Monday, April 28, 2008

Government Ideas On How To Spend Tax Dollars

Here is a story that bothers me in a number of ways

After an unsuccessful campaign for Congress in 2000, Illinois state Sen. Barack Obama faced serious financial pressure: numerous debts, limited cash and a law practice he had neglected for a year. Help arrived in early 2001 from a significant new legal client -- a longtime political supporter.

Chicago entrepreneur Robert Blackwell Jr. paid Obama an $8,000-a-month retainer to give legal advice to his growing technology firm, Electronic Knowledge Interchange. It allowed Obama to supplement his $58,000 part-time state Senate salary for over a year with regular payments from Blackwell's firm that eventually totaled $112,000.

A few months after receiving his final payment from EKI, Obama sent a request on state Senate letterhead urging Illinois officials to provide a $50,000 tourism promotion grant to another Blackwell company, Killerspin.

Killerspin specializes in table tennis, running tournaments nationwide and selling its own line of equipment and apparel and DVD recordings of the competitions. With support from Obama, other state officials and an Obama aide who went to work part time for Killerspin, the company eventually obtained $320,000 in state grants between 2002 and 2004 to subsidize its tournaments.

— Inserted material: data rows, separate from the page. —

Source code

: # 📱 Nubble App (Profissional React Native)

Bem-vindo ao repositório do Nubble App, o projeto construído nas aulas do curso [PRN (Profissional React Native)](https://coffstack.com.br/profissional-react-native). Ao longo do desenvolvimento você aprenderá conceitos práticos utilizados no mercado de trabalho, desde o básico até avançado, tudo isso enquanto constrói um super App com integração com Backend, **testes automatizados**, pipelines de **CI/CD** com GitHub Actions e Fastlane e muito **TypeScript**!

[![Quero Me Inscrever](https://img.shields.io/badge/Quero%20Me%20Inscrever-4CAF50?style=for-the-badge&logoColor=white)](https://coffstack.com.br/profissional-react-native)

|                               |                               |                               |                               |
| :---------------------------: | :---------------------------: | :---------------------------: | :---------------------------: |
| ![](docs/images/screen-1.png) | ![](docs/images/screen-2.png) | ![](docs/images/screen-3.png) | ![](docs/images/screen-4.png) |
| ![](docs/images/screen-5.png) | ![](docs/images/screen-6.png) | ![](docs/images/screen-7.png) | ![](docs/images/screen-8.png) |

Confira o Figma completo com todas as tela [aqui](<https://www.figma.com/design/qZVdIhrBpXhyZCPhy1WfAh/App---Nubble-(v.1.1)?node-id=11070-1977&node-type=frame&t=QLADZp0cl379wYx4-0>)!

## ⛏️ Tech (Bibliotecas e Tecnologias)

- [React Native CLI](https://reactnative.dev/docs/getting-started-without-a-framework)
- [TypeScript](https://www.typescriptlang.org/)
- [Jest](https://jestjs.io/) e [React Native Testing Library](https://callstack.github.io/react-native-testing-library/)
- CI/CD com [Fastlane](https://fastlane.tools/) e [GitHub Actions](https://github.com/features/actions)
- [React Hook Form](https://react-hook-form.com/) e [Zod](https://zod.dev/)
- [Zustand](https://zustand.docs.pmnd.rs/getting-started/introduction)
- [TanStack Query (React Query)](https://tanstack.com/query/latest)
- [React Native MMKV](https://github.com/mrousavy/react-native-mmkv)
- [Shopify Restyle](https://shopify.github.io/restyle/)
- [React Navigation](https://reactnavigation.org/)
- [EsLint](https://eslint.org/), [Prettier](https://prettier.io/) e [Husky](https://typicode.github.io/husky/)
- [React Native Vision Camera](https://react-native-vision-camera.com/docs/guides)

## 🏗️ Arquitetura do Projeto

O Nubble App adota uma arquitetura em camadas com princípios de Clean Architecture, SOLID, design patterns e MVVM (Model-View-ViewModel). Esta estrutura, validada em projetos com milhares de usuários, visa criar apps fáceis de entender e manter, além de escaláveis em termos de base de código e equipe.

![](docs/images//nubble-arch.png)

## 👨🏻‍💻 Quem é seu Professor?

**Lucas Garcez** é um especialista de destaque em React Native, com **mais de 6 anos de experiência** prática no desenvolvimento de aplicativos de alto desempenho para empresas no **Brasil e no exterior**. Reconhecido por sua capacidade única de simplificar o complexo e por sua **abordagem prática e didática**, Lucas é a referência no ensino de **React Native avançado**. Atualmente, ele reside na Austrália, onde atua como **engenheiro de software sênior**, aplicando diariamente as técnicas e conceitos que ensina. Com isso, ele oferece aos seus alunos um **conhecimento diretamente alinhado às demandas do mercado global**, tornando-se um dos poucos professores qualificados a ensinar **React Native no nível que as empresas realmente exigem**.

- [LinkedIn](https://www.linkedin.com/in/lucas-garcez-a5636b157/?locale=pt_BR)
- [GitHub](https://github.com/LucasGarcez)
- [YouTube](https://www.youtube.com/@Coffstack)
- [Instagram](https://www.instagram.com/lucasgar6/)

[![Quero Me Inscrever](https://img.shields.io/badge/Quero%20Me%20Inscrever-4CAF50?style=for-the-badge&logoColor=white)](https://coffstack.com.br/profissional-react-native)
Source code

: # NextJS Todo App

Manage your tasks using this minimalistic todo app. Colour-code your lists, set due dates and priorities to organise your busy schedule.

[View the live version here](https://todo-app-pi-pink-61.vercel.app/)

There is the obvious corruption angle. Clearly Obama took a payment in order to direct taxpayer money to a client. But here is my issue... the government is providing tourism promotional grants... to a ping pong company?

This reminds me of a book I read about the Clinton administration. Before the 1992 election, the Clinton camp was going to come up with places where the federal budget could be cut and the one thing they came up with, reducing the amount of money the government gave to honey producers by 40 million dollars. And why exactly is the federal government giving money to honey producers?